Results. Using the piecewise multilevel growth curve analysis, I found that participants exposed to early-life adversity had dysregulated cortisol reactivity trajectories, but that the pattern of those trajectories differs based on their history of psychological distress during adulthood. Adversity-exposed adults with a history of recurrent psychological distress had blunted cortisol responses compared to non-adversity-exposed adults, as well as decreased overall cortisol output. In contrast, adversity-exposed adults with minimal psychological distress had elevated levels of cortisol at baseline and prolonged responses to stress. There was also some evidence that this association was modified by gender.

Using group-based trajectory modeling, I found that distinct clusters did appear to exist within both the cortisol and IL-6 data, although these results need to be interpreted with extreme caution due to statistical flaws in the modeling approach. The four cortisol clusters were distinguished from each other by both mean baseline cortisol levels as well as slightly different reactivity patterns during the experimental laboratory session; the clusters corresponded to a "low-declining" group, a "middle-flat" group, a "higher-flat" group, and finally a "high-declining" group. Within the IL-6 data, the fitted solution comprised five trajectory groups, all of which shared a similar growth pattern (steadily increasing) but had slightly different mean baseline values. The cortisol and IL-6 trajectory groups appeared to be moderately correlated with each other, such that "opposite" biomarker groups had a slight tendency to associate together; however, the principal finding from this dual trajectory analysis was that membership in a given cortisol or IL-6 group is not a very sensitive predictor of group membership in the other biomarker.

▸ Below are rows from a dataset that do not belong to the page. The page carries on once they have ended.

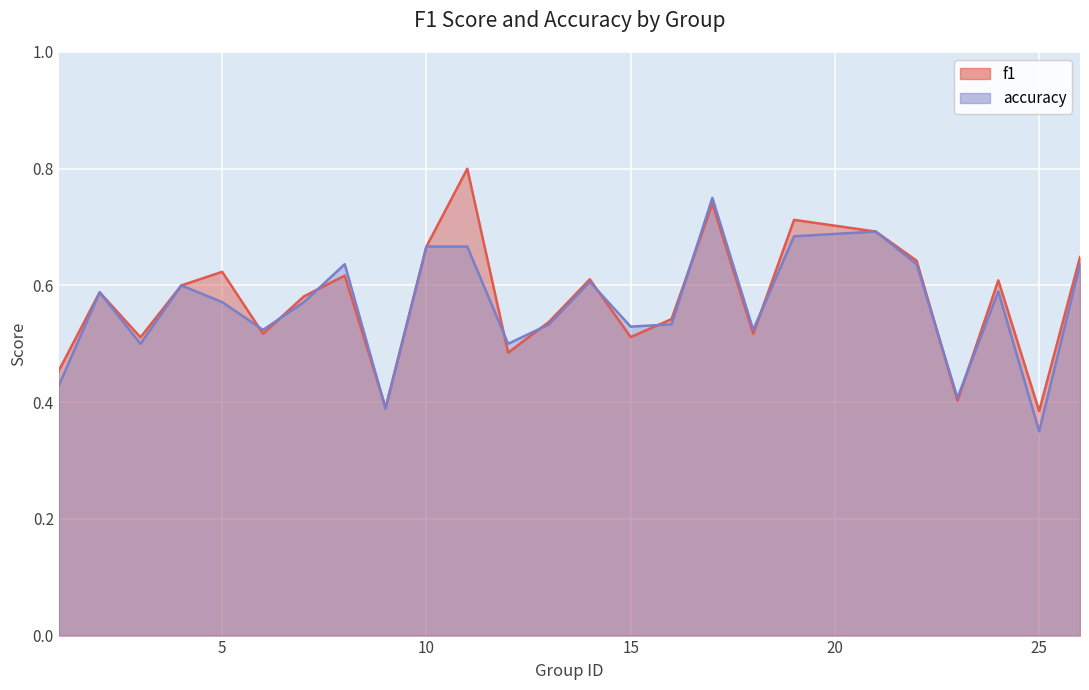

Which category has the lowest value across all series?

25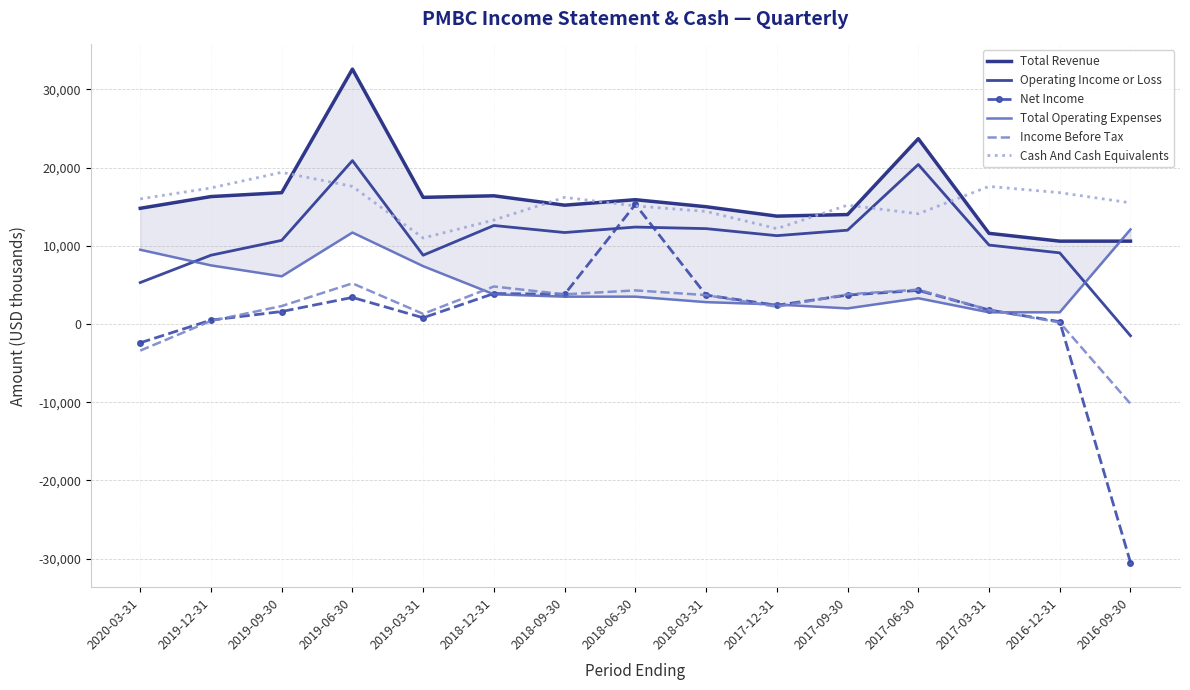

At how many categories does at least one series exceed -28558?

15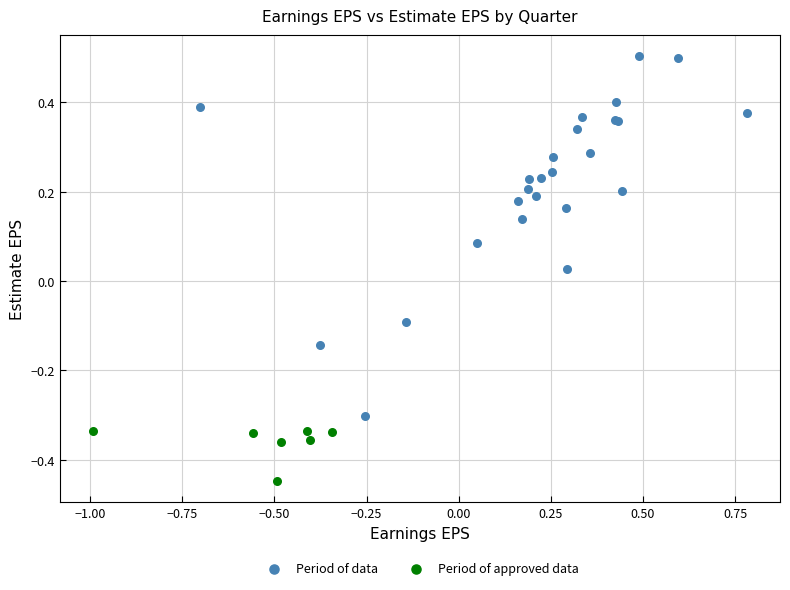

What are all the series names shown in the legend?

Period of data, Period of approved data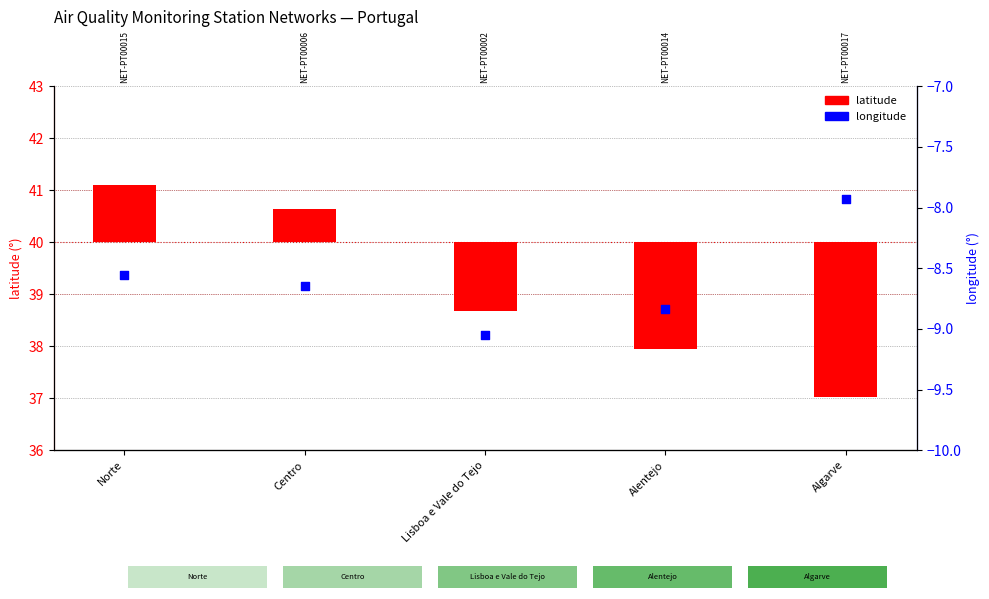

Is the value of latitude at Lisboa e Vale do Tejo greater than the value of longitude at Norte?

Yes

In the last piece of analysis, I found that adversity-exposed individuals who subsequently had recurring psychological distress symptoms were marginally more likely to fall into the lowest cortisol trajectory group. Otherwise, cortisol and IL-6 trajectory group membership was not significantly predicted by any combination of early adversity exposure and psychological distress history. Participants' age, body mass index, and socioeconomic status did predict both cortisol and IL-6 group memberships.

Conclusions. My findings partially support the hypothesis that different patterns of atypical stress reactivity - in this case, blunted vs. heightened cortisol responses - may be encoded in the aftermath of early-life adversity, and that these patterns in turn may promote divergent susceptibilities to lifetime psychological disorder. Inflammatory stress reactivity, as measured by interleukin-6, does not appear to play a role in this association. However, distinct clusters of stress reactivity patterning do appear to exist within cortisol and interleukin-6, and may be predicted by theoretically important sociodemographic variables, an observation that should be explored in future research. Although is unclear how much of the burden of depression/anxiety symptoms the observed cortisol patterns might explain among adversity-exposed populations, my findings do provide support for the notion that social experiences "get under the skin" and contribute to population ill-health. This work may lead to a better understanding of the biological sequelae of early-life adversity, and the effects those sequelae can have on psychological risk and resilience throughout the lifecourse.